Ukraine launches civil service reform programme

A project to tackle graft and boost efficiency in the Ukrainian civil service has been launched, with backing from the European Union and World Bank.
The project, which will focus on the reform of public administration and financial management systems, is being led by Ukraine’s State Agency for the Civil Service and its Ministry of Finance.
A central goal is to set up an electronic database of human resource and payroll information for the Ukrainian government, which currently employs up to 250,000 civil servants and other staff. Some €5m (US$5.7m) has been allocated to the reform programme.
A deal between the Ukrainian government and the EU, which bankrolled the project, and the World Bank, which is providing financial advice and other professional services, was signed in Kiev on 30 June.
Satu Kahkonen, the World Bank’s country director for Belarus, Moldova and Ukraine, said at the ceremony: “The World Bank and the European Union, acting in partnership, fully support the strategy of the government of Ukraine to strengthen the transparency, effectiveness and efficiency of government institutions and public resource management.
“We look forward to seeing that these important efforts lead also to reduced corruption and better governance, so that all citizens of Ukraine can fully benefit from efficient use of public resources.”
Hugues Mingarelli, the European Union’s Ambassador to Ukraine, said the public administration reform aims to build a transparent system of public administration and create an efficient and professional civil service.
“The second reform aspires to strengthen Ukraine’s public financial management system, so that public financial resources are allocated efficiently and public service delivery to citizens is vastly improved,” he said.
The ceremony was also attended by Ukraine’s First Vice Prime Minister Stepan Kubiv and Kostyantyn Vashchenko, head of its State Agency for the Civil Service, the Kyiv Post reported.

Stepan Kubiv, first vice prime minister of Ukraine attended the ceremony (Image courtesy: Vadim Chuprina).
An audit of public resources would be one of the programme’s first tasks, Vashchenko said.
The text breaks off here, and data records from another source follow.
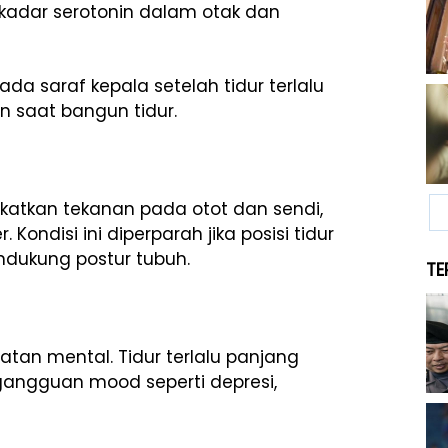
kadar serotonin dalam otak dan
a saraf kepala setelah tidur terlalu
n saat bangun tidur.
gkatkan tekanan pada otot dan sendi,
ondisi ini diperparah jika posisi tidur
ndukung postur tubuh.
TE
an mental. Tidur terlalu panjang
 gangguan mood seperti depresi,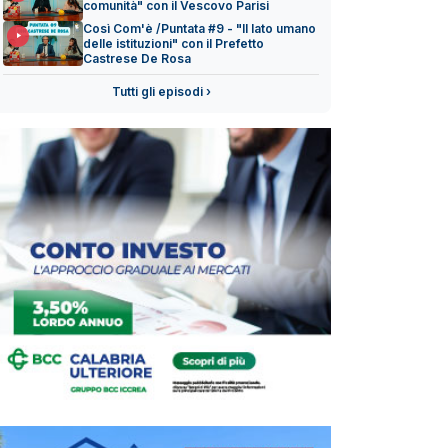
comunità" con il Vescovo Parisi
Così Com'è /Puntata #9 - "Il lato umano
delle istituzioni" con il Prefetto
Castrese De Rosa
Tutti gli episodi ›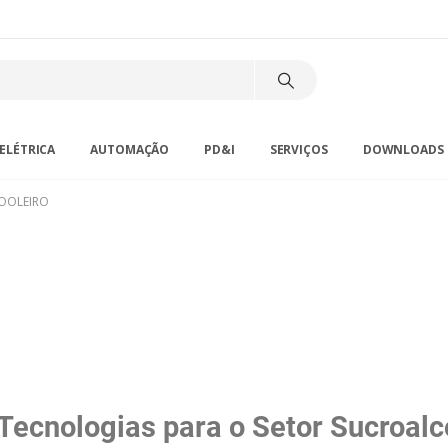
ELÉTRICA
AUTOMAÇÃO
PD&I
SERVIÇOS
DOWNLOADS
OOLEIRO
Tecnologias para o Setor Sucroalc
The post-Soviet system of public administration introduced in 1991 was geared towards “working with paper, not people” and it was not known how many vacancies there were in the government sector, he said.
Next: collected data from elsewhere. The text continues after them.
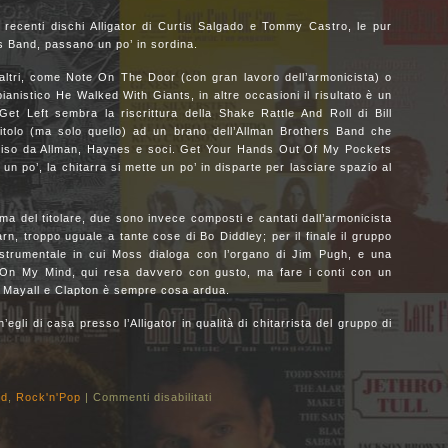
i recenti dischi Alligator di Curtis Salgado e Tommy Castro, le pur
s Band, passano un po’ in sordina.
altri, come Note On The Door (con gran lavoro dell’armonicista) o
anistico He Walked With Giants, in altre occasioni il risultato è un
et Left sembra la riscrittura della Shake Rattle And Roll di Bill
 titolo (ma solo quello) ad un brano dell’Allman Brothers Band che
 inciso da Allman, Haynes e soci. Get Your Hands Out Of My Pockets
un po’, la chitarra si mette un po’ in disparte per lasciare spazio al
rma del titolare, due sono invece composti e cantati dall’armonicista
, troppo uguale a tante cose di Bo Diddley; per il finale il gruppo
 strumentale in cui Moss dialoga con l’organo di Jim Pugh, e una
n’ On My Mind, qui resa davvero con gusto, ma fare i conti con un
 Mayall e Clapton è sempre cosa ardua.
gli di casa presso l’Alligator in qualità di chitarrista del gruppo di
ld
,
Rock'n'Pop
|
Commenti disabilitati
Of the total €5 million funding, €3 million will go directly to the government, while €2 million is earmarked for World Bank services. Support work being carried out by the bank includes design and implementation of the electronic HR database, and public sector accounting reforms.
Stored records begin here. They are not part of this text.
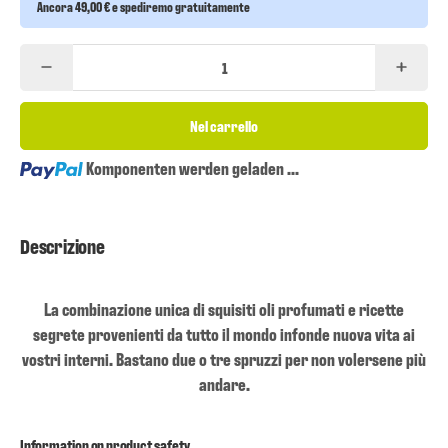
Ancora 49,00 € e spediremo gratuitamente
Nel carrello
Loading...
Komponenten werden geladen ...
Descrizione
La combinazione unica di squisiti oli profumati e ricette
segrete provenienti da tutto il mondo infonde nuova vita ai
vostri interni. Bastano due o tre spruzzi per non volersene più
andare.
Information on product safety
It will also work on revenue forecasting, tax policy capacity building, developing an IT strategy for management of public finances and a public spending efficiency analysis.
Since the EU signed an Association Agreement with Ukraine in 2014, the country has carried out a wide range of reforms aimed at stamping out corruption and strengthening democracy and the rule of law. These include a Civil Service Law that came into force in May 2016.
The EU has pledged to provide a total of €104m (US$119) towards Ukraine’s Public Administration Reform Strategy, which was adopted in June 2016. It includes programmes to introduce merit-based recruitment and performance measurement in the civil service, and to improve public service delivery.